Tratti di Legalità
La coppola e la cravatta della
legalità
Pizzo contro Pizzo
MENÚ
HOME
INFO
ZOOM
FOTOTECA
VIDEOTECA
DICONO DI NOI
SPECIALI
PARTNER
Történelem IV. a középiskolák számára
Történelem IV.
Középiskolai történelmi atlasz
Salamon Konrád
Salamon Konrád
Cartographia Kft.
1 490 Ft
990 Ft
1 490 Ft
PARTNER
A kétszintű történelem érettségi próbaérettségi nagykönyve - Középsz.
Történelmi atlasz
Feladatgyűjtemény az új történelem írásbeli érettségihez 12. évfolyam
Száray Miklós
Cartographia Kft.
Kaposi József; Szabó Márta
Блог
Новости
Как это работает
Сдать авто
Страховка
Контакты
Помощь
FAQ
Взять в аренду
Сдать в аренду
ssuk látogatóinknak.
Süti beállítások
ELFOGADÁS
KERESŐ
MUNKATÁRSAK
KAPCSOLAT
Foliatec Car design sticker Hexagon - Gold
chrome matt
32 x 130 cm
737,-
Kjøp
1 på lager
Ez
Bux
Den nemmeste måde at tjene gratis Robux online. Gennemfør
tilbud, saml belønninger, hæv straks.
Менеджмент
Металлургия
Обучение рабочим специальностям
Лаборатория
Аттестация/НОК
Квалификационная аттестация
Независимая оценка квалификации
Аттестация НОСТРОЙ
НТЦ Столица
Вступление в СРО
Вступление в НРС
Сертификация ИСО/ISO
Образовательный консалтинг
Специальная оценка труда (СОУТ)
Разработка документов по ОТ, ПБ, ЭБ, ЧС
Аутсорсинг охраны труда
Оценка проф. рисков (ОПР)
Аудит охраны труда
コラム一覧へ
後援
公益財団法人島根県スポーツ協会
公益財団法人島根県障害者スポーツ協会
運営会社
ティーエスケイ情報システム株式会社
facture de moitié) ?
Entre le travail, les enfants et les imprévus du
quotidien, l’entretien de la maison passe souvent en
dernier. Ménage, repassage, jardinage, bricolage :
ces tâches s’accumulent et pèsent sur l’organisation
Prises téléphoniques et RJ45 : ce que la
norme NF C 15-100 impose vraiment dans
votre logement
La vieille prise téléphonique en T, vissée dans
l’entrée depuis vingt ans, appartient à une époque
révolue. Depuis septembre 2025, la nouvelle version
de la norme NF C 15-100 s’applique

--

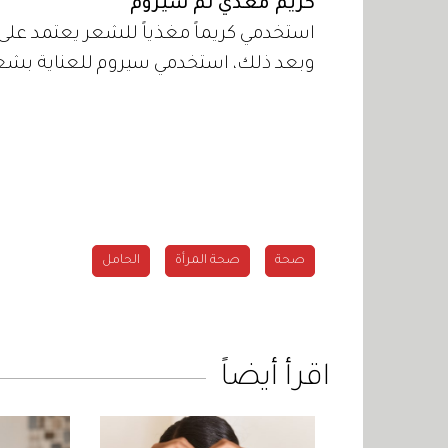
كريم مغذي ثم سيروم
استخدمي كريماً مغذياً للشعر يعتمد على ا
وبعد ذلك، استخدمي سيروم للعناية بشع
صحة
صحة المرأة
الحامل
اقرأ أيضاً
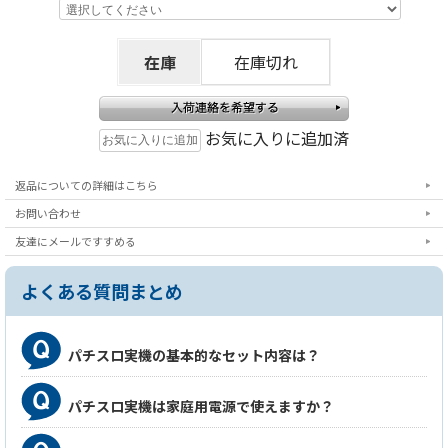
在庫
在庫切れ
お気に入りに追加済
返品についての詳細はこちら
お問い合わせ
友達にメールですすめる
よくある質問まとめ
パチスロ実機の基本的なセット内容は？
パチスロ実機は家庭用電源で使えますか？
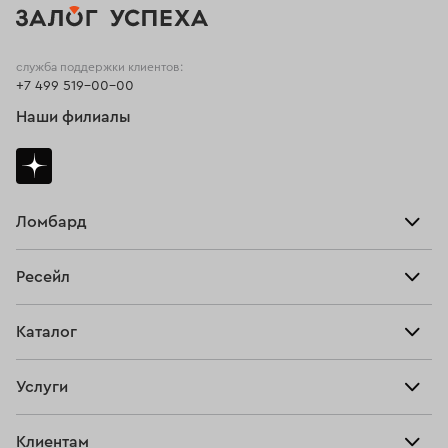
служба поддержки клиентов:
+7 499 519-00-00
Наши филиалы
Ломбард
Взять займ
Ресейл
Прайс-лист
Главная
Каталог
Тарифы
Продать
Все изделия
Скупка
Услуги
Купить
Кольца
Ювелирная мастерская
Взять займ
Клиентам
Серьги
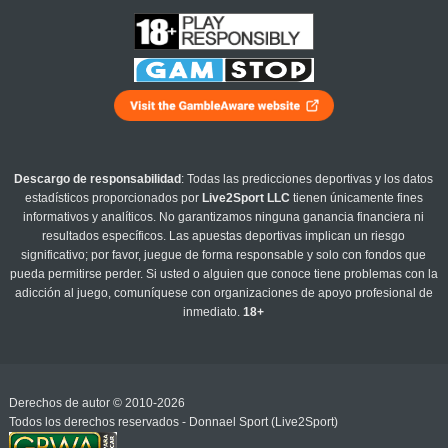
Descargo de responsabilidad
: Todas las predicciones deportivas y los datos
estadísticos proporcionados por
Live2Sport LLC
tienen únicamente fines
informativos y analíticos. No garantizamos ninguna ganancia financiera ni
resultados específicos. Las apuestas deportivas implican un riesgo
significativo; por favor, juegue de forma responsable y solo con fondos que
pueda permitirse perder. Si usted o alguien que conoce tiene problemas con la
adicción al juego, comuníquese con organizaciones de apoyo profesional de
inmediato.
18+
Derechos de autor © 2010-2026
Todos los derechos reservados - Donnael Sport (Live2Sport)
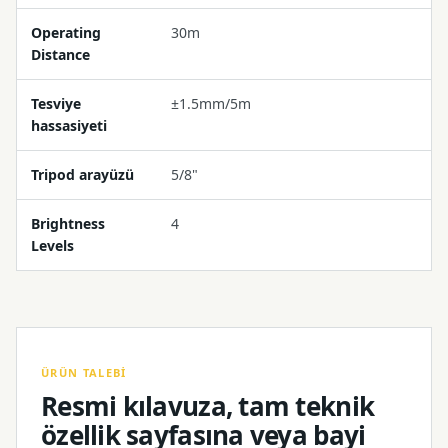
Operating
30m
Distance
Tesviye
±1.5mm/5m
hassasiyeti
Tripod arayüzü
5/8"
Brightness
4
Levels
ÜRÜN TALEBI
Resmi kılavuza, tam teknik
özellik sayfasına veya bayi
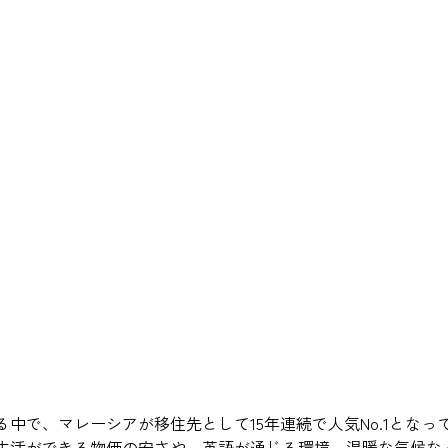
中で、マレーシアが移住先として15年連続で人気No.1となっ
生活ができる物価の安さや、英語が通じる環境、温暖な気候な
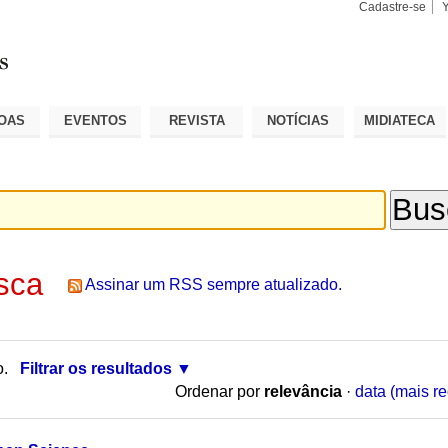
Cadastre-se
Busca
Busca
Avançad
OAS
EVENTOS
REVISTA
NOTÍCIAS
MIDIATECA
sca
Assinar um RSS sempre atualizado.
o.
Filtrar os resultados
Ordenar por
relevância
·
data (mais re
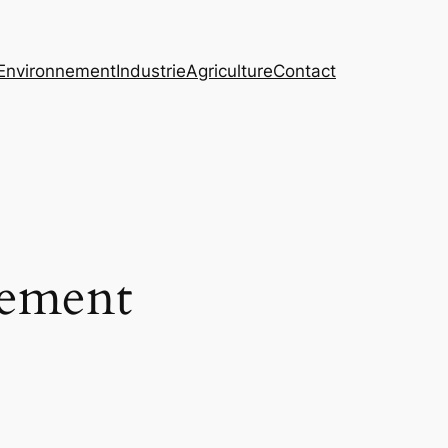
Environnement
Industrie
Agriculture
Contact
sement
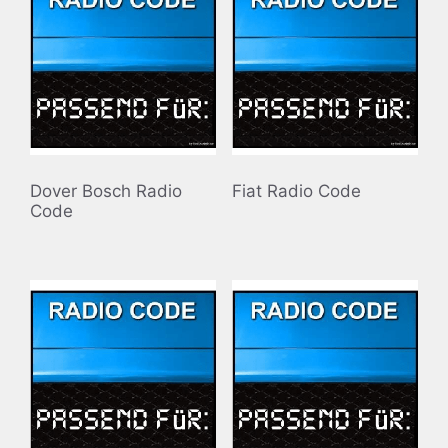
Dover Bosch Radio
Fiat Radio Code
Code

* [WORK ITEM]: Write out, word for word, the stretch of rows from the line containing "Tratti di Legalità" through the line containing "de la norme NF C 15-100 s’applique", including both of those lines.

* [RESULT]:
Tratti di Legalità
La coppola e la cravatta della
legalità
Pizzo contro Pizzo
MENÚ
HOME
INFO
ZOOM
FOTOTECA
VIDEOTECA
DICONO DI NOI
SPECIALI
PARTNER
Történelem IV. a középiskolák számára
Történelem IV.
Középiskolai történelmi atlasz
Salamon Konrád
Salamon Konrád
Cartographia Kft.
1 490 Ft
990 Ft
1 490 Ft
PARTNER
A kétszintű történelem érettségi próbaérettségi nagykönyve - Középsz.
Történelmi atlasz
Feladatgyűjtemény az új történelem írásbeli érettségihez 12. évfolyam
Száray Miklós
Cartographia Kft.
Kaposi József; Szabó Márta
Блог
Новости
Как это работает
Сдать авто
Страховка
Контакты
Помощь
FAQ
Взять в аренду
Сдать в аренду
ssuk látogatóinknak.
Süti beállítások
ELFOGADÁS
KERESŐ
MUNKATÁRSAK
KAPCSOLAT
Foliatec Car design sticker Hexagon - Gold
chrome matt
32 x 130 cm
737,-
Kjøp
1 på lager
Ez
Bux
Den nemmeste måde at tjene gratis Robux online. Gennemfør
tilbud, saml belønninger, hæv straks.
Менеджмент
Металлургия
Обучение рабочим специальностям
Лаборатория
Аттестация/НОК
Квалификационная аттестация
Независимая оценка квалификации
Аттестация НОСТРОЙ
НТЦ Столица
Вступление в СРО
Вступление в НРС
Сертификация ИСО/ISO
Образовательный консалтинг
Специальная оценка труда (СОУТ)
Разработка документов по ОТ, ПБ, ЭБ, ЧС
Аутсорсинг охраны труда
Оценка проф. рисков (ОПР)
Аудит охраны труда
コラム一覧へ
後援
公益財団法人島根県スポーツ協会
公益財団法人島根県障害者スポーツ協会
運営会社
ティーエスケイ情報システム株式会社
facture de moitié) ?
Entre le travail, les enfants et les imprévus du
quotidien, l’entretien de la maison passe souvent en
dernier. Ménage, repassage, jardinage, bricolage :
ces tâches s’accumulent et pèsent sur l’organisation
Prises téléphoniques et RJ45 : ce que la
norme NF C 15-100 impose vraiment dans
votre logement
La vieille prise téléphonique en T, vissée dans
l’entrée depuis vingt ans, appartient à une époque
révolue. Depuis septembre 2025, la nouvelle version
de la norme NF C 15-100 s’applique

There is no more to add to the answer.